「髪型のカルテ。」神様のカルテ ハチコさんの映画レビュー(感想・評価)
髪型のカルテ。
冒頭から作品の深みをぶち壊すようで申し訳ないが^^;
あの桜井君のパーマは、なんとかならなかったのか??(汗)
予告からかなりの違和感(あれじゃどう見てもオバサンパーマ)
幾ら朴訥な青年医師とはいえ、ないですよねぇ、あの頭は^^;
さて、原作未読且つ、友人待ちで、やっと鑑賞できた一本。
待った甲斐あったかというと、確かにほわっとしたいい話で、
これといって大事件が起こるわけでなく、地方医療の在り方を
声高に問うような押しつけ感もない。
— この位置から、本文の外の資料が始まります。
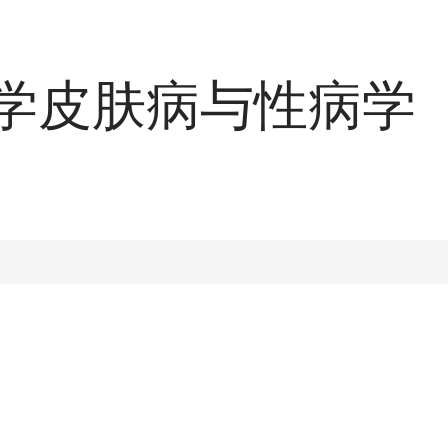
学皮肤病与性病学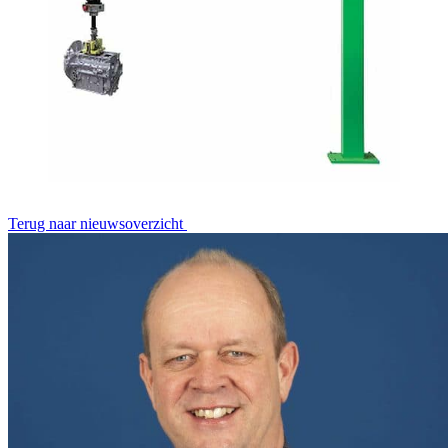
Terug naar nieuwsoverzicht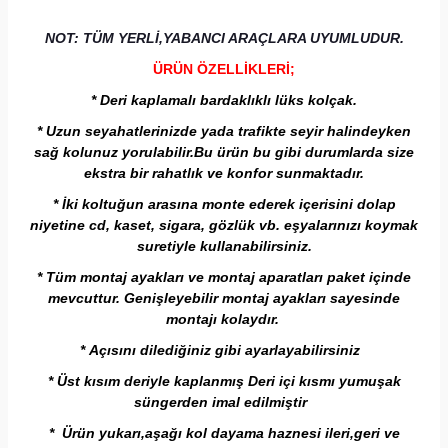
NOT: TÜM YERLİ,YABANCI ARAÇLARA UYUMLUDUR.
ÜRÜN ÖZELLİKLERİ;
*
Deri kaplamalı bardaklıklı lüks kolçak.
* Uzun seyahatlerinizde yada trafikte seyir halindeyken
sağ kolunuz yorulabilir.Bu ürün bu gibi durumlarda size
ekstra bir rahatlık ve konfor sunmaktadır.
* İki koltuğun arasına monte ederek içerisini dolap
niyetine cd, kaset, sigara, gözlük vb. eşyalarınızı koymak
suretiyle kullanabilirsiniz.
*
Tüm montaj ayakları ve montaj aparatları paket içinde
mevcuttur. Genişleyebilir montaj ayakları sayesinde
montajı kolaydır.
* Açısını dilediğiniz gibi ayarlayabilirsiniz
* Üst kısım deriyle kaplanmış Deri içi kısmı yumuşak
süngerden imal edilmiştir
* Ürün yukarı,aşağı kol dayama haznesi ileri,geri ve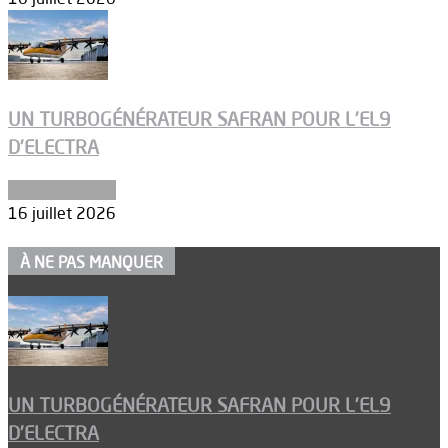
UN TURBOGÉNÉRATEUR SAFRAN POUR L’EL9
D’ELECTRA
Environnement
16 juillet 2026
À NE PAS MANQUER
UN TURBOGÉNÉRATEUR SAFRAN POUR L’EL9
D’ELECTRA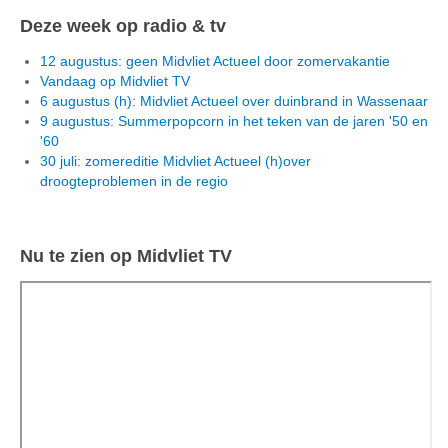
Deze week op radio & tv
12 augustus: geen Midvliet Actueel door zomervakantie
Vandaag op Midvliet TV
6 augustus (h): Midvliet Actueel over duinbrand in Wassenaar
9 augustus: Summerpopcorn in het teken van de jaren '50 en
'60
30 juli: zomereditie Midvliet Actueel (h)over
droogteproblemen in de regio
Nu te zien op Midvliet TV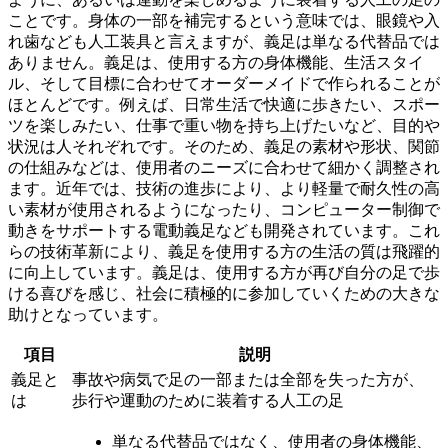
こと
です。身体の一部を補完するという意味では、眼鏡や入
れ歯なども人工装具と言えますが、義足は単なる代替品では
ありません。義足は、使用する方の身体機能、生活スタイ
ル、そして目標に合わせてオーダーメイドで作られることが
ほとんどです。例えば、日常生活で快適に歩きたい、スポー
ツを楽しみたい、仕事で重い物を持ち上げたいなど、目的や
状況は人それぞれです。そのため、義足の素材や形状、関節
の仕組みなどは、使用者のニーズに合わせて細かく調整され
ます。
近年では、技術の進歩により、より軽量で耐久性の高
い素材が使用されるようになったり、コンピューター制御で
動きをサポートする電動義足なども開発
されています。これ
らの技術革新により、義足を使用する方の生活の質は飛躍的
に向上しています。義足は、使用する方が再び自分の足で歩
ける喜びを感じ、社会に積極的に参加していくための大きな
助けとなっています。
項目
説明
義足と
事故や病気で足の一部または全部を失った方が、
は
歩行や運動のために装着する人工の足
単なる代替品ではなく、使用者の身体機能、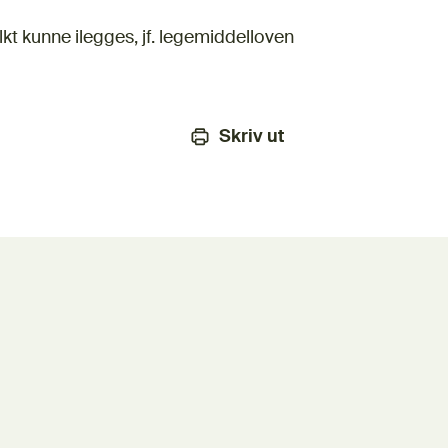
kt kunne ilegges, jf. legemiddelloven
Skriv ut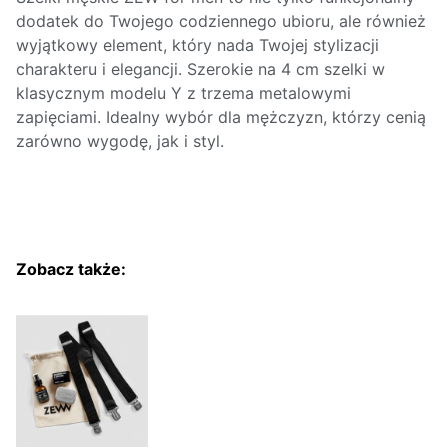
dodatek do Twojego codziennego ubioru, ale również
wyjątkowy element, który nada Twojej stylizacji
charakteru i elegancji. Szerokie na 4 cm szelki w
klasycznym modelu Y z trzema metalowymi
zapięciami. Idealny wybór dla mężczyzn, którzy cenią
zarówno wygodę, jak i styl.
Zobacz także: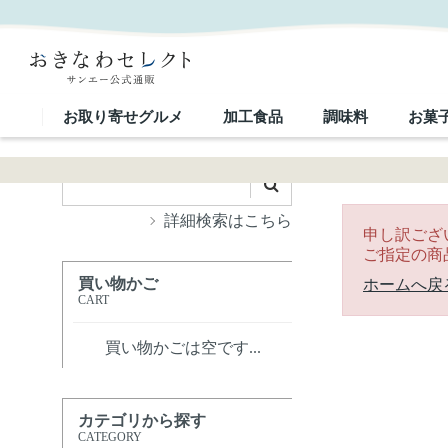
｜おきなわセレクト サンエー公式通販
お取り寄せグルメ
加工食品
調味料
お菓
詳細検索はこちら
申し訳ござ
ご指定の商
買い物かご
ホームへ戻
CART
買い物かごは空です...
カテゴリから探す
CATEGORY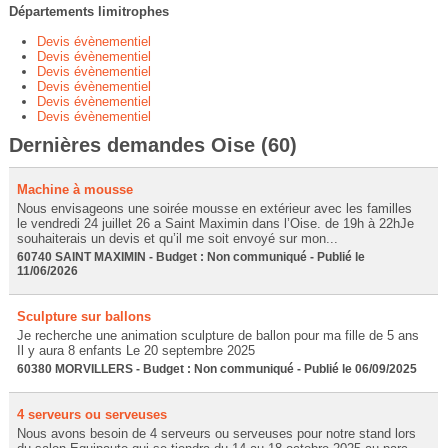
Départements limitrophes
Devis évènementiel
Devis évènementiel
Devis évènementiel
Devis évènementiel
Devis évènementiel
Devis évènementiel
Dernières demandes Oise (60)
Machine à mousse
Nous envisageons une soirée mousse en extérieur avec les familles
le vendredi 24 juillet 26 a Saint Maximin dans l’Oise. de 19h à 22hJe
souhaiterais un devis et qu’il me soit envoyé sur mon...
60740 SAINT MAXIMIN - Budget : Non communiqué - Publié le
11/06/2026
Sculpture sur ballons
Je recherche une animation sculpture de ballon pour ma fille de 5 ans
Il y aura 8 enfants Le 20 septembre 2025
60380 MORVILLERS - Budget : Non communiqué - Publié le 06/09/2025
4 serveurs ou serveuses
Nous avons besoin de 4 serveurs ou serveuses pour notre stand lors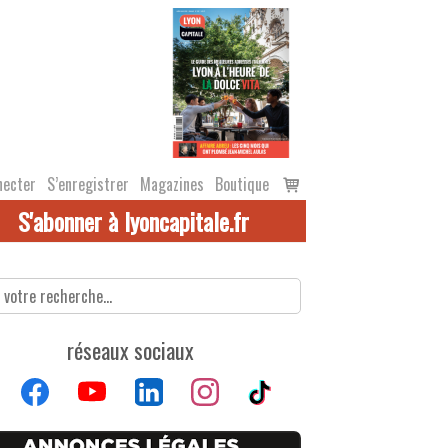
Voir
necter
S’enregistrer
Magazines
Boutique
le
S'abonner à lyoncapitale.fr
panier
réseaux sociaux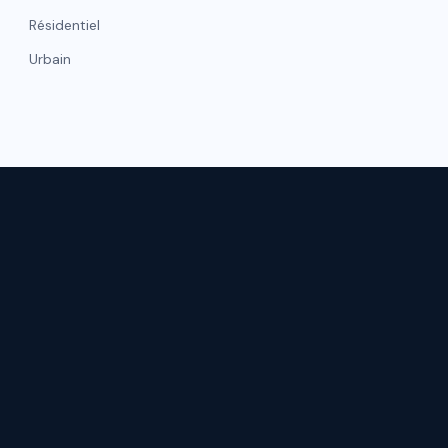
Résidentiel
Urbain
NAVIGATI
hicule
Gestion de flotte
Accueil
Matelas
Qui somme
Moquettes
Nos réalisat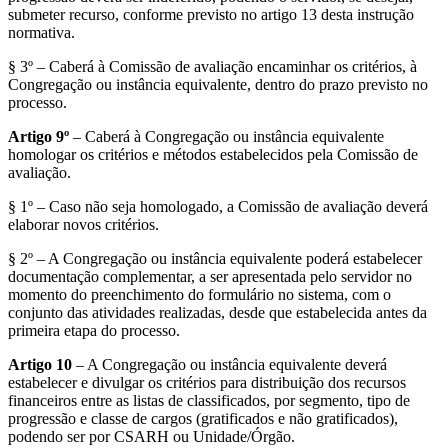
submeter recurso, conforme previsto no artigo 13 desta instrução
normativa.
§ 3º – Caberá à Comissão de avaliação encaminhar os critérios, à
Congregação ou instância equivalente, dentro do prazo previsto no
processo.
Artigo 9º
– Caberá à Congregação ou instância equivalente
homologar os critérios e métodos estabelecidos pela Comissão de
avaliação.
§ 1º – Caso não seja homologado, a Comissão de avaliação deverá
elaborar novos critérios.
§ 2º – A Congregação ou instância equivalente poderá estabelecer
documentação complementar, a ser apresentada pelo servidor no
momento do preenchimento do formulário no sistema, com o
conjunto das atividades realizadas, desde que estabelecida antes da
primeira etapa do processo.
Artigo 10
– A Congregação ou instância equivalente deverá
estabelecer e divulgar os critérios para distribuição dos recursos
financeiros entre as listas de classificados, por segmento, tipo de
progressão e classe de cargos (gratificados e não gratificados),
podendo ser por CSARH ou Unidade/Órgão.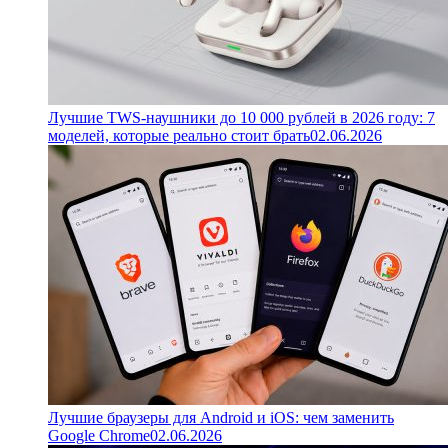
Лучшие TWS-наушники до 10 000 рублей в 2026 году: 7
моделей, которые реально стоит брать
02.06.2026
Лучшие браузеры для Android и iOS: чем заменить
Google Chrome
02.06.2026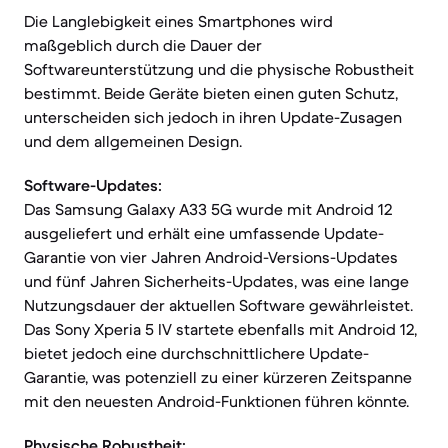
Die Langlebigkeit eines Smartphones wird
maßgeblich durch die Dauer der
Softwareunterstützung und die physische Robustheit
bestimmt. Beide Geräte bieten einen guten Schutz,
unterscheiden sich jedoch in ihren Update-Zusagen
und dem allgemeinen Design.
Software-Updates:
Das Samsung Galaxy A33 5G wurde mit Android 12
ausgeliefert und erhält eine umfassende Update-
Garantie von vier Jahren Android-Versions-Updates
und fünf Jahren Sicherheits-Updates, was eine lange
Nutzungsdauer der aktuellen Software gewährleistet.
Das Sony Xperia 5 IV startete ebenfalls mit Android 12,
bietet jedoch eine durchschnittlichere Update-
Garantie, was potenziell zu einer kürzeren Zeitspanne
mit den neuesten Android-Funktionen führen könnte.
Physische Robustheit: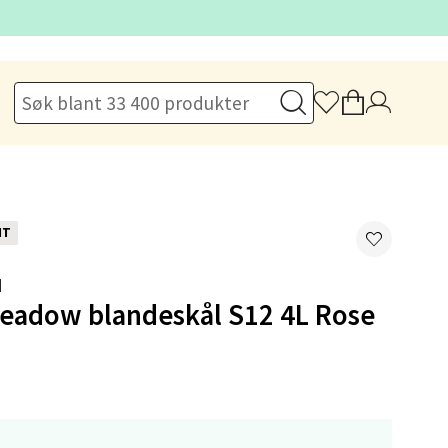
elg
NT
elg
H
Meadow blandeskål S12 4L Rose
elg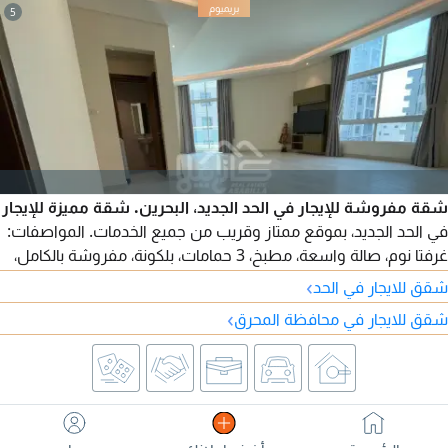
5
شقة مفروشة للإيجار في الحد الجديد، البحرين. شقة مميزة للإيجار
في الحد الجديد، بموقع ممتاز وقريب من جميع الخدمات. المواصفات:
غرفتا نوم، صالة واسعة، مطبخ، 3 حمامات، بلكونة، مفروشة بالكامل،
مصعد، موقف سيارة، حارس على مدار 24 ساعة، الكهرباء مشمولة.
›
شقق للايجار في الحد
الإيجار: 320 دينار بحريني. للتواصل.
›
شقق للايجار في محافظة المحرق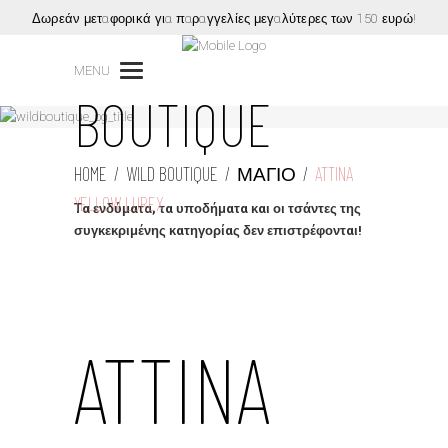
Δωρεάν μεταφορικά για παραγγελίες μεγαλύτερες των 150 ευρώ!
WILD
MENU
BOUTIQUE
HOME
/
WILD BOUTIQUE
/
ΜΑΓΙΌ
/
ATTINA
YELLOW LUREX
Τα ενδύματα, τα υποδήματα και οι τσάντες της
συγκεκριμένης κατηγορίας δεν επιστρέφονται!
ATTINA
地方病院の医師が日々を
淡々と迎えながら、医療と向き合い、患者と向き合う話である。
ヒーロー感もなければ、うわ♪カッコいい(あの髪型ですからね)
なんて間違っても、ない^^;…ジャニーズですけどねぇ。
原作がどうなのかはまだ未読なので分からないが(読んでみよう)
本屋大賞にノミネートされたくらいだから、かなり興味がある。
夏目漱石をモチーフに、やたら古臭い言い回しをする主人公と
一風変わったアパートの住人など、登場人物は変わり者ばかり^^;
また全体のトーンがかなりゆったりめで鈍いので(プーさんか?)
私の映画ライフを引き延ばしてくれた友人も、隣で寝てしまった…
なんだかなぁ~^^;と思うところだが、
この作品、観所は脇を固める名優たちで、彼らの演技を堪能する
に尽きる。主人公はボソリボソリと喋るだけの存在であるため、
キビキビとした動きは看護師や大学病院での風景くらいである。
とはいえ、中身は優秀な医師!という設定なので、大学からの
研修のお誘いは引っ切り無し!担当日は患者が列を作るほど!の
主人公・イチの魅力がもっと描ければ…観応えあったかも知れず。
タイトルの「神様のカルテ」、その実体がラストに明かされるが、
患者にとって、病と真摯に向き合ってくれる医師は確かに心強い。
何ができるか、助けられるか、まずはその選択なのだろうが、もし
手遅れになり手術不可能になっても、死ぬまでその命は患者の物。
性格にも因るのだろうが、最期をどう迎えたいかは人それぞれだ。
医師は患者の深層心理までは入り込めないだろうが、できる範囲、
その分野で精一杯の尽力を施すことが使命なのではないだろうか。
年中無休365日体制で救急医療をこなす医師がいる一方で、矛盾が
生じるリアルな現場体制、頼られるも恨まれるのも医師の側である。
だけど。何とかせめて、受け入れ拒否だけは…
生きたいと思う人間がいて、命を助けたいと思う人間がいる。
それだけで成立する関係がビジネスを念頭に置くと途端に変わる。
今作にはその描写がまるでなかった。経営者も出てこない^^;
ホッとするような、んなわけないだろうがというか、不思議な感じ。
昨年亡くなった義母も、間際にはナースステーションのすぐ近くの
部屋になった。あのシーンを観ていたら思い出して涙がこぼれた。
監督の演出と脚本の設定にもう少し、頑張りが欲しかった気がする。
名俳優陣の演技だけに頼ってしまった感のある作品。